Doris Day made lots of '50s movies that used these old songs as titles. This continues to be a popular practice in Hollywood. It seems to me it happened a lot in the '80s, because the ones that come to my mind include Dream A Little Dream, Can't Buy Me Love, Peggy Sue Got Married, Blue Velvet, Jumpin' Jack Flash, My Girl, Stand By Me and Sixteen Candles.

Or perhaps the 1980s were just enjoying a total romance with the 1950s and 1960s, as baby boomers got into positions of creative authority and were in a position to impose their childhood nostalgia on Generation X. This would certainly explain why, as a child in the 1980s, I was taught a song from the 1900s that was last popular in the 1950s.

The other day I was walking down the street and a mum was pushing a stroller and humming a song to herself and her kids. I've forgotten what the song is now, but at the time I recognised it and started singing it to myself. It was from the '70s or '80s.

I'd be interested to hear parents and teachers my age explain the songs they play and sing to the kids. Of course, this would largely be dependent on personal taste.

Unlike other people my age who had cool boomer parents who loved Pink Floyd, Led Zeppelin, Fleetwood Mac and Roxy Music, I have really dorky parents whose record collection included Harry Secombe, John Denver, Anne Murray, Joan Armatrading and Cliff Richard singing in Italian. I spent my formative years listening to 1377: Easy Listening 3MP, which is why I still have a fondness for the MOR hits of the '70s and '80s.

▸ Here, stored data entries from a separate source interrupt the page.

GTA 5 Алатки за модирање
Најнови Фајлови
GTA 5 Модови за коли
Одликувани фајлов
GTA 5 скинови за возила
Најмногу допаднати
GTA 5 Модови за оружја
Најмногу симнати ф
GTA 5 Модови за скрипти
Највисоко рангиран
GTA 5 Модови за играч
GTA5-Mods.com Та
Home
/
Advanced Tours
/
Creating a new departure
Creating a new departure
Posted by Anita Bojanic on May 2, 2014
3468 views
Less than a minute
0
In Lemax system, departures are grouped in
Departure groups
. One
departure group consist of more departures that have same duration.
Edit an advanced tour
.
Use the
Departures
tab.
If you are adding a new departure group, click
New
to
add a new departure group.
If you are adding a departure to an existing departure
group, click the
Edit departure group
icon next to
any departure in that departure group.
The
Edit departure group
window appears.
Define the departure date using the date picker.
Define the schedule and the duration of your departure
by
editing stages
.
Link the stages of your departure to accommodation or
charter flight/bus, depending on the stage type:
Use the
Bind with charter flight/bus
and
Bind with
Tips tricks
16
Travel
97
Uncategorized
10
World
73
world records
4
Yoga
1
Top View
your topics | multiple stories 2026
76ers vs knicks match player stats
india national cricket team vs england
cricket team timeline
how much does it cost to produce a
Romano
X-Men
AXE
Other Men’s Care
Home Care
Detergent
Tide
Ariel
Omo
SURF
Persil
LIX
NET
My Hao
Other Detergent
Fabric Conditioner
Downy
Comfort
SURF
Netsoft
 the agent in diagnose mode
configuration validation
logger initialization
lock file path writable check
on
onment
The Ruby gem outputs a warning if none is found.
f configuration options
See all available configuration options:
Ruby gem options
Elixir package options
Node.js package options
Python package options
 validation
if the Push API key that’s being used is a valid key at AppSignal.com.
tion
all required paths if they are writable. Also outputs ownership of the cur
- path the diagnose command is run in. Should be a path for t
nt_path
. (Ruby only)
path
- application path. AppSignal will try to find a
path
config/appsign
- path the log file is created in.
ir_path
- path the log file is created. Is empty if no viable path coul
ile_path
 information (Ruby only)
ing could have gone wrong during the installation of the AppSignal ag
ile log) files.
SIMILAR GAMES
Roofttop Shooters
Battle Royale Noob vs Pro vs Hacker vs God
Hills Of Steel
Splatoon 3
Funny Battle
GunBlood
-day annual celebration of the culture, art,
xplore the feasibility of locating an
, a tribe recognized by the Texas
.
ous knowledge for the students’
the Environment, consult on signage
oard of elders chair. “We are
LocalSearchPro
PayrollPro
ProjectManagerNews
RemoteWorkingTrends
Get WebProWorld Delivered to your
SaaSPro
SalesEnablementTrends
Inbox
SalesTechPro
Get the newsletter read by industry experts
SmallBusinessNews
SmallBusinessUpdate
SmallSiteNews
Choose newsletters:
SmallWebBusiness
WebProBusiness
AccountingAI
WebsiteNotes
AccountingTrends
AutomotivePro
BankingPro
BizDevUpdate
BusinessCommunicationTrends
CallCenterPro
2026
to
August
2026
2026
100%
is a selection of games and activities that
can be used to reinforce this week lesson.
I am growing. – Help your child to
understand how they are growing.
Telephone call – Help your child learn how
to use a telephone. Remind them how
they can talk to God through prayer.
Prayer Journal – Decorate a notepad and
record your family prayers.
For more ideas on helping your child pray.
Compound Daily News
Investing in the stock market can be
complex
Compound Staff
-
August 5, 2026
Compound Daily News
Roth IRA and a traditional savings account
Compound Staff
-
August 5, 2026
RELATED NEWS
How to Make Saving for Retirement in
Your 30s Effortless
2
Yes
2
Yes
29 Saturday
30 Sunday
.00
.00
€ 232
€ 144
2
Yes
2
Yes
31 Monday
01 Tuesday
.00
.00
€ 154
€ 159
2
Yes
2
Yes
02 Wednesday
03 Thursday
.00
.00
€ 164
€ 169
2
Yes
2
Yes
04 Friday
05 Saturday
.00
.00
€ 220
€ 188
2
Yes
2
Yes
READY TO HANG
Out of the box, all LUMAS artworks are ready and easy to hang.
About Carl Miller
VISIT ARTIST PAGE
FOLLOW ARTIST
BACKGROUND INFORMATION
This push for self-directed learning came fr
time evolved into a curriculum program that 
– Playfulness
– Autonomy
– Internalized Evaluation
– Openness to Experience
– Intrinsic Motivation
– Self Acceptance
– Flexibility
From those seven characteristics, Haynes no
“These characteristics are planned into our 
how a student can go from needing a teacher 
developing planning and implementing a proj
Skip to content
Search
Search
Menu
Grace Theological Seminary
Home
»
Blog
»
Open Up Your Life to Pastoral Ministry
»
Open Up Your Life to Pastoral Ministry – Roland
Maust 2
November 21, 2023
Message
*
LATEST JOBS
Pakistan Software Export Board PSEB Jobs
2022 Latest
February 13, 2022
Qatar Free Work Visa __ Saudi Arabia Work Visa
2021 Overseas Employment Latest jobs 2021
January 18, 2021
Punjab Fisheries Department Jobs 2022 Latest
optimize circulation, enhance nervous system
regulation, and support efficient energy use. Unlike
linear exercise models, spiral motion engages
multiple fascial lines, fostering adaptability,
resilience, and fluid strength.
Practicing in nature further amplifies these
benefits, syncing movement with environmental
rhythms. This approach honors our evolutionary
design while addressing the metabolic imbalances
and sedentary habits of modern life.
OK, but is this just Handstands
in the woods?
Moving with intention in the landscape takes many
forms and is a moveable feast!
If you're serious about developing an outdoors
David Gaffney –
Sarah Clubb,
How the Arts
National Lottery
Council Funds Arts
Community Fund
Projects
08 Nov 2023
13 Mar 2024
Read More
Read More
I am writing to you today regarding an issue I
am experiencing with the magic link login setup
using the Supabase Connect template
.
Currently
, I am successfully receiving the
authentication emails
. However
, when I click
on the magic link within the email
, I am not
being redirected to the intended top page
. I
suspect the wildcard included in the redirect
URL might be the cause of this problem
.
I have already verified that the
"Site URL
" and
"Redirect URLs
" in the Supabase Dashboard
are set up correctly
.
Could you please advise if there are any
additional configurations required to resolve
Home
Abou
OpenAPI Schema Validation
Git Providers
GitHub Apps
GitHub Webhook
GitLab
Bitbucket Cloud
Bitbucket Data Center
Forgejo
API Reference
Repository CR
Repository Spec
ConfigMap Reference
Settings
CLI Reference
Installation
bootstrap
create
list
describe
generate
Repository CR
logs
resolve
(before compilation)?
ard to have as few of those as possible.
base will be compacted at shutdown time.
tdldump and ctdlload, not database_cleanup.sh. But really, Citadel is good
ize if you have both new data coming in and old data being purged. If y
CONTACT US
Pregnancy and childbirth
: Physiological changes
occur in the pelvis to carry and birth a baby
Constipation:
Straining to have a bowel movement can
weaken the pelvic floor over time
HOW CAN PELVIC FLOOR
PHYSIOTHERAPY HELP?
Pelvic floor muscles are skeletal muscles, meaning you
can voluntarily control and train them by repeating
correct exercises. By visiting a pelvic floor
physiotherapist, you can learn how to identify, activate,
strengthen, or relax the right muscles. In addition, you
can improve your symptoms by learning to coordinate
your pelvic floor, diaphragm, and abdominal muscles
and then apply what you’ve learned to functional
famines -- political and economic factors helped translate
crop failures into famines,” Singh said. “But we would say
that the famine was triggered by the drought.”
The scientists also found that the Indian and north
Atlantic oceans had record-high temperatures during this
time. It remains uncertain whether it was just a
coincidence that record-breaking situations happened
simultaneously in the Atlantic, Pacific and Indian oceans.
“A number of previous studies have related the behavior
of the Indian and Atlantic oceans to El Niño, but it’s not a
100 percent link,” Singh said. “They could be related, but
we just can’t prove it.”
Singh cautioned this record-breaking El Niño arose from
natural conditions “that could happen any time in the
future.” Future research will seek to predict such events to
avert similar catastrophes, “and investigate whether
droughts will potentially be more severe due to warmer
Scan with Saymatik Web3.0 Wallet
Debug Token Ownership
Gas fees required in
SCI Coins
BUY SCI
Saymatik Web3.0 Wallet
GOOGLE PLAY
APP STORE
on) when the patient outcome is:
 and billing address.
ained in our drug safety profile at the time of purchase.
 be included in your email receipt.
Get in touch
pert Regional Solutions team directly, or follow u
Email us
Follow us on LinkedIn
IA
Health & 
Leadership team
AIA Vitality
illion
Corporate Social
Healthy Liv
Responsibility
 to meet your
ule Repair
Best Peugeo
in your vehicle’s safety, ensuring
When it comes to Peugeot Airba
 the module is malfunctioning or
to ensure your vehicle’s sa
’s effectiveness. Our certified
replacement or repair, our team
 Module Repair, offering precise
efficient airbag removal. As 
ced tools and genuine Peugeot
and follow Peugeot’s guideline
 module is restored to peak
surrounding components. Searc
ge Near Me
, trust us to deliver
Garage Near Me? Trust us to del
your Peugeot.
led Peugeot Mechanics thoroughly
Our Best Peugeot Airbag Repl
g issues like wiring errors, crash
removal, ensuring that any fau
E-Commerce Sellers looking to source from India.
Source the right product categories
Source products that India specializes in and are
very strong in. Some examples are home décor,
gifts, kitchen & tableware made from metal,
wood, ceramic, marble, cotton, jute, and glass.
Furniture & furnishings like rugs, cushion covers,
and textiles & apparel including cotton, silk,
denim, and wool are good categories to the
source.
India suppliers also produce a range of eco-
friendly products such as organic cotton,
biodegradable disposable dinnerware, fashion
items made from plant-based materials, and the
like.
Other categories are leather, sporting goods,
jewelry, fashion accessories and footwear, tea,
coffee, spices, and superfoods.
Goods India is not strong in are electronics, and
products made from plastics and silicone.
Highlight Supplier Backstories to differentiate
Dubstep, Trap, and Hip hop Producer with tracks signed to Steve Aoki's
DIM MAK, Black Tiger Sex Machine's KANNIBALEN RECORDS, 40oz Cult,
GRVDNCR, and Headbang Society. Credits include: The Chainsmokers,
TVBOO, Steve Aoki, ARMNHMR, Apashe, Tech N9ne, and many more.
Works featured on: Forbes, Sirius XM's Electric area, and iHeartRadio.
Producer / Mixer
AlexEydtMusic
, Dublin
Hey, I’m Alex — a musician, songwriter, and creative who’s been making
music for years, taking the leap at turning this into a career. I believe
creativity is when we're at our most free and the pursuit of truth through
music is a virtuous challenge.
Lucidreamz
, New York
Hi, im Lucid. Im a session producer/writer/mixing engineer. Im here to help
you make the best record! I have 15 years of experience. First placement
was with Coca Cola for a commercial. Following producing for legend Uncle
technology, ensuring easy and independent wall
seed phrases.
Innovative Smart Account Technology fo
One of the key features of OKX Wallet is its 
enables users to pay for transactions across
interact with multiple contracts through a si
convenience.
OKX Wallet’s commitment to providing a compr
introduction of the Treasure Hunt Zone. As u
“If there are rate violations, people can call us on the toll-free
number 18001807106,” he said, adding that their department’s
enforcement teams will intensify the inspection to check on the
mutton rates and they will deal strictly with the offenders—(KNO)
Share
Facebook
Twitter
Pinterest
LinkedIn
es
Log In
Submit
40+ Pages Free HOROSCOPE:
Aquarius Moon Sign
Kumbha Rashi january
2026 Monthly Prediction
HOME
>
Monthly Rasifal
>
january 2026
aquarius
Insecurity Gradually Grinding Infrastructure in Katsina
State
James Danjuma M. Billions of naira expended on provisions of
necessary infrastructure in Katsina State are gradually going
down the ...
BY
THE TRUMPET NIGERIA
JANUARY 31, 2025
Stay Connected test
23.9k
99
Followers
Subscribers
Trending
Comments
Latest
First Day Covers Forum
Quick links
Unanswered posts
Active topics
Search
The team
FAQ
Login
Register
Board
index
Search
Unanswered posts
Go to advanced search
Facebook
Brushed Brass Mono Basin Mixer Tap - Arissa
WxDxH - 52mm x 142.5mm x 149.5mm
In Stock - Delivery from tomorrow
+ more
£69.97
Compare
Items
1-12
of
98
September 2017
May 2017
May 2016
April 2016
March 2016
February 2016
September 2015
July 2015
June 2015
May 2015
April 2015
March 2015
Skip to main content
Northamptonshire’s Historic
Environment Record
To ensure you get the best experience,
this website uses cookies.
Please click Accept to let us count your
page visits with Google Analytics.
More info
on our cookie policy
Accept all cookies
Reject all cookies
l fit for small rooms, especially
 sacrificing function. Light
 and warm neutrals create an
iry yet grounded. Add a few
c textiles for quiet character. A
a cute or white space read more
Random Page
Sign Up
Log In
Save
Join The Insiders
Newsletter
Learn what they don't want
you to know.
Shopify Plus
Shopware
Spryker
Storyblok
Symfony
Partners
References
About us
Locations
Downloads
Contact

But elsewhere, there were three different influences on my primary-school song knowledge:
1. our music teachers' and choir coordinators' favourite songs;
2. the campfire songs I learned at Girl Guides and through Whitehorse Showtime;
3. the songs in the ABC's Sing! series.

The hippest songs were 'Down On The Corner' and 'Space Oddity', which I sang in grade six. I'm pretty sure that was due to having a 'cool' teacher. Other songs I remember singing in primary school include 'Downtown', 'The Rainbow Connection', 'When I'm 64', 'Chattanooga Choo-Choo', 'Edelweiss' and the theme song for the International Year Of The Child, 'Care For Kids'. I'm not even counting all the dinkum folk songs that it's apparently vital for all Australian kids to know: stuff like 'Botany Bay', 'Waltzing Matilda', 'And The Band Played Waltzing Matilda', 'Click Go The Shears' and 'The Road To Gundagai'.

Meanwhile, we had an official Girl Guide camp songbook that was kind of divided between "jolly songs to sing on the bus on the way to camp" and "contemplative songs to sing around the fire". One of these latter songs, 'Land Of The Silver Birch', was my favourite.

Actually, that song makes me think about how cringey it was for white kids to sing this and other 'ethnic' songs, like 'The Banana Boat Song', 'Pick A Bale Of Cotton' and 'Jamaica Farewell', which, by the way, aged eight, I took for definitive documentary reports of the Black Atlantic experience.

But as usual, I'm getting off topic; 'topic' in this case being the way I can still sing some pretty old songs, having been taught them in primary school:

'Daisy Bell' (1892) – "Daisy, Daisy, give me your answer, do…"
'I Do Like To Be Beside The Seaside' (1907) – "I do like to stroll upon the Prom, Prom, Prom!"
'In My Merry Oldsmobile' (1905) – "Come away with me, Lucille, in my merry Oldsmobile…"
'Molly Malone' (1883) – "Alive alive-o, alive alive-0, singing, 'Cockles and mussels alive, alive-o!'"
'Pack Up Your Troubles In Your Old Kit-Bag' (1915) – "And smile, smile smile" (Hilariously, I have only just realised that they bowdlerised the lyrics to teach it to us – the original lyric was "While you've a lucifer to light your fag", but we were taught "to light your way")

Interestingly, I also sang 'Those Magnificent Men In Their Flying Machines', which was written for a 1965 movie that was set in 1910. So it was a pastiche of Edwardian popular song. Likewise, 'My Little Buttercup' sounds like a real Tin Pan Alley song, but Randy Newman wrote it in 1986 for the film Three Amigos, which was set in 1916.

I wonder if I am weird in still remembering these songs. Will future generations of kids ever know 'By The Light Of The Silvery Moon', and thus maintain a gossamer-thin connection to an era when cars and planes were strictly for rakes and daredevils, or will old baby-boomer songs become their barometer of 'impossibly ancient' songs?